The year 2012 was a disaster year in terms of climate. And we don’t mean the movie “2012”, but the reality in the far north. At that time, the Arctic had experienced the greatest decline in sea ice cover ever recorded. And Greenland was not spared either. Within a few weeks, almost 97 percent of the ice surface had melted. Scientists have now discovered that this process is still having an effect today and is probably massively reducing the stability of the ice sheet.
The results of the study show that after the melting a thick layer of ice had formed on the surface. Per se, this discovery would not be particularly exciting if it were not for the extent and location of this layer. This is because it can still be found even in the middle of the ice sheet, where the growth zone of the individual glaciers is also located and where normally no major melting processes take place. Here the snow is deposited, becomes firn and then turn into the ice that makes the glaciers grow. However, the ice layer formed in 2012 alters the structural properties of the shield and thus the response to subsequent melt events and the behavior of meltwater. Riley Culberg, a doctoral student at Standford University and lead author of the study, explains. “When you have these extreme, one-off melt years, it’s not just adding more to Greenland’s contribution to sea-level rise in that year – it’s also creating these persistent structural changes in the ice sheet itself,” he explains.
The data that the research team could draw on were actually all already there. Radar data obtained by reconnaissance flights as part of NASA’s Operation IceBridge only needed to be remodeled and analyzed. Instead of going all the way to the bottom of the ice sheet, Culbert and his supervisor, Dr. Dustin Schroeder, a geophysicist at Stanford University, examined only about the top 15 meters of the ice sheet. “Once those challenges were overcome, all of a sudden, we started seeing meltwater ice layers near the surface of the ice sheet,” explains Dustin Schroeder. “t turns out we’ve been building records that, as a community, we didn’t fully realize we were making.” This gave the team a glimpse of a previously unnoticed layer.
The researchers were then able to analyse the consequence of this layer formation and show that the ice sheet’s ability to store meltwater in the growth zone of glaciers is massively limited by this layer: instead of being stored in the first 50 metres of the surface, the water can only be stored in the first 5 metres, the rest runs off. “In the high-elevation accumulation zone, surface meltwater does not flow directly to the ocean or glacier bed, but instead percolates into the porous near-surface snow or firn. Here meltwater can be stored in perennial firn aquifers or refreeze locally,” the researchers write in the paper. However, with the ice cover due to the melting event, this storage is greatly reduced and the water flows under the glaciers, accelerating their flow velocity. The team was thus able to show that individual events have long-term effects on the ice sheet.

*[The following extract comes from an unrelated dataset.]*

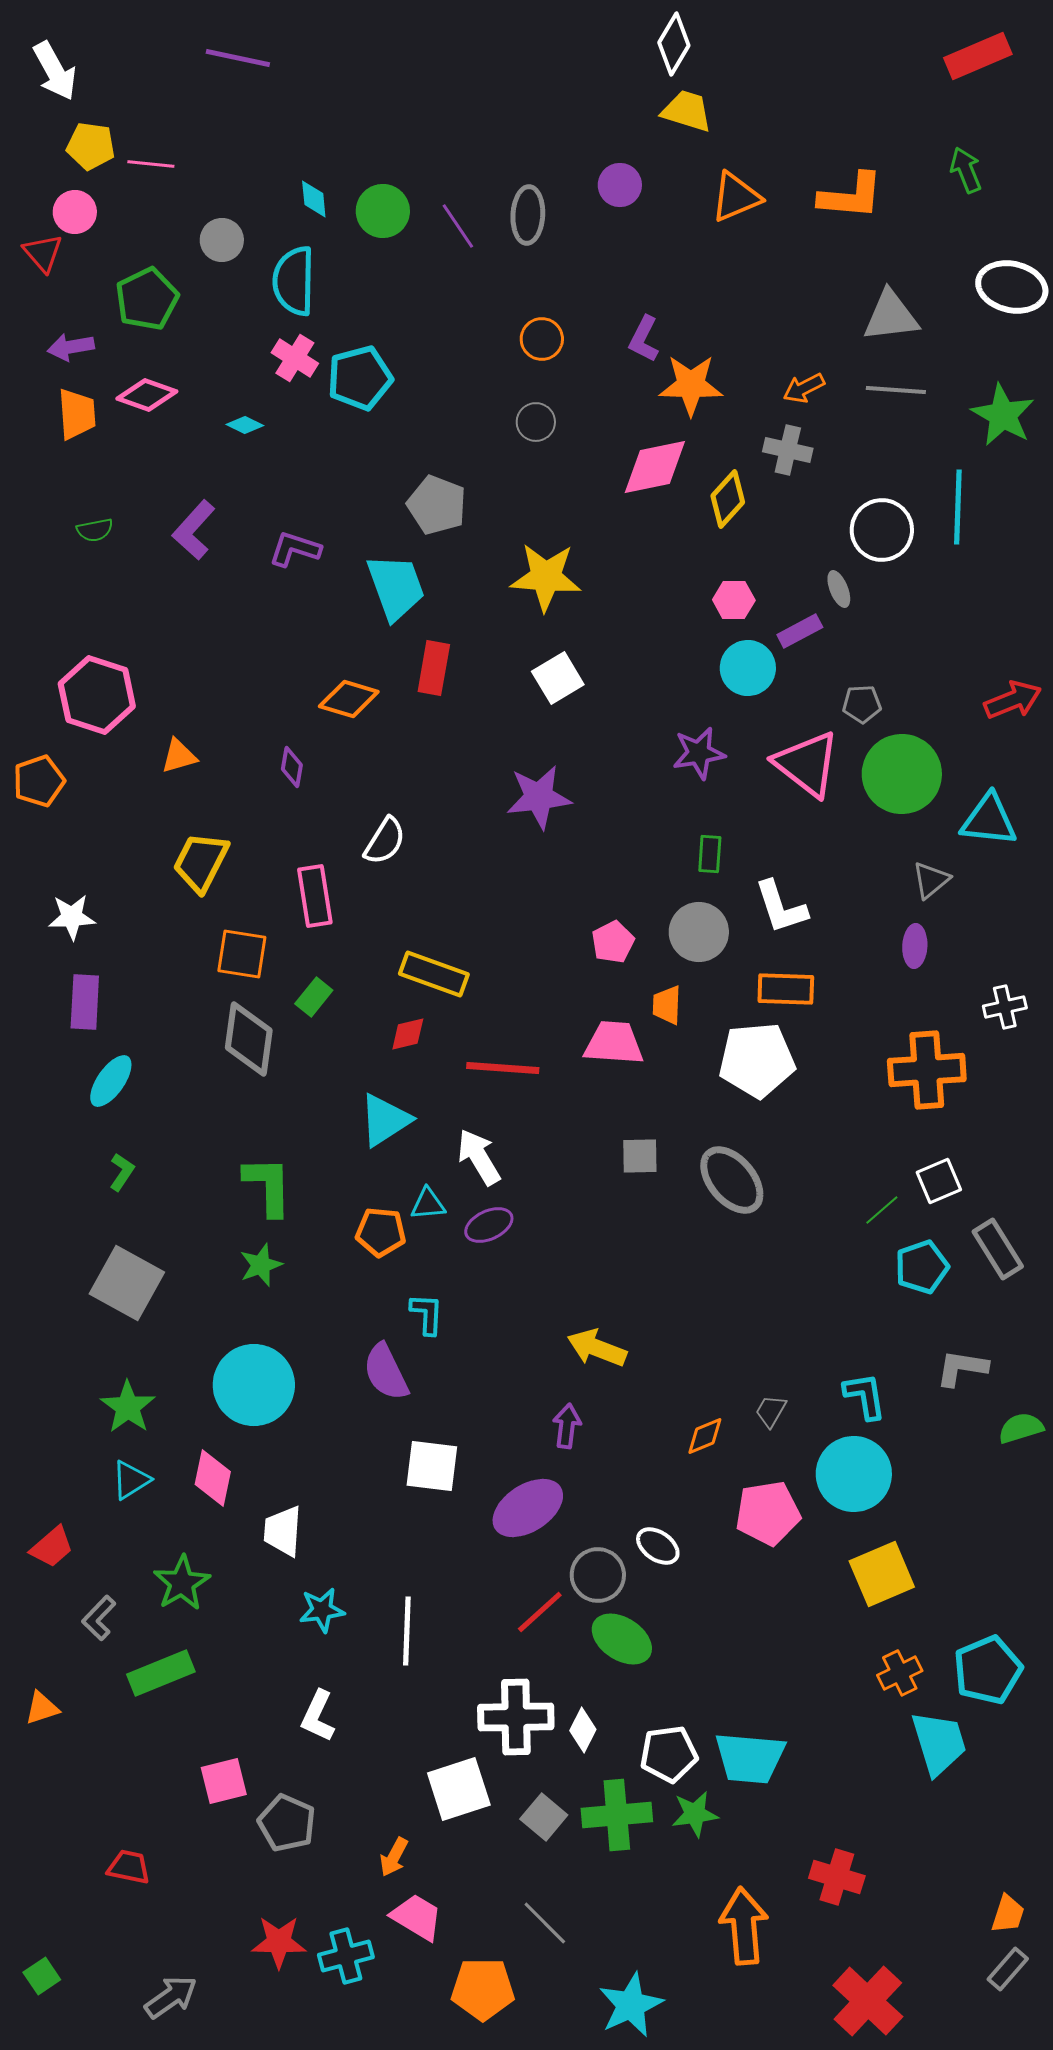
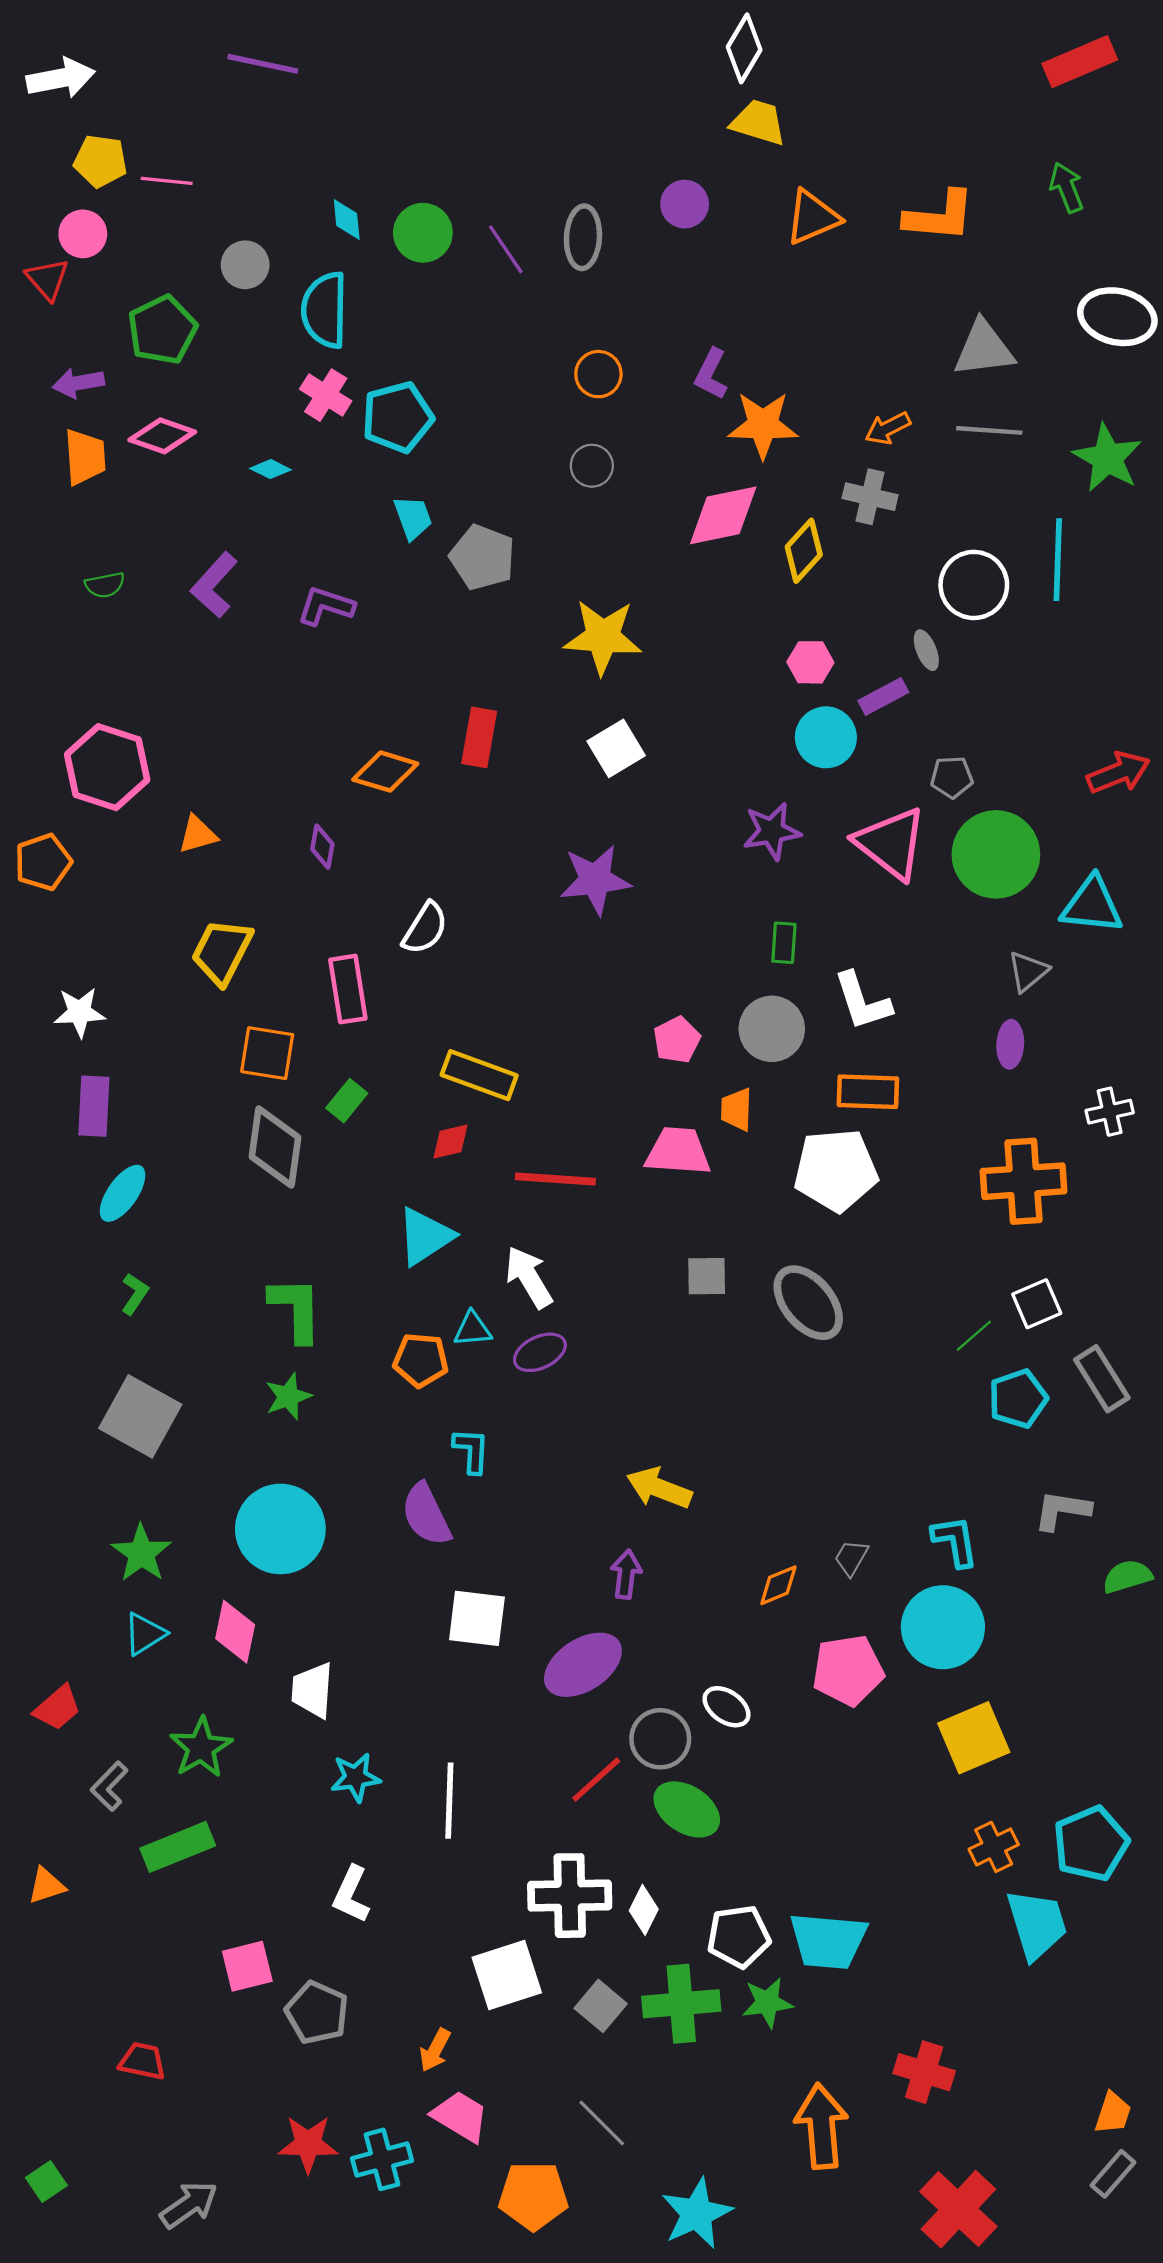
white arrow: (55, 71) -> (61, 78), turned -72
cyan trapezoid: (396, 587) -> (413, 518), moved, size x0.6

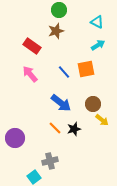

“This is really one of the first cases where you can say, shockingly, in some ways, these slow, calm ice sheets care a lot about a single extreme event in a particularly warm year,” Dustin Schroeder says. And since 2000, a total of five such events have been recorded in Greenland, the most recent in 2019, when the melt area was smaller but the mass of ice loss set new records. The likelihood that such extremes will become even more frequent and severe has already been shown by other scientists. “These structural changes mean the way the ice sheet responds to surface melting is going to be impacted longer term,” says Riley Culbert.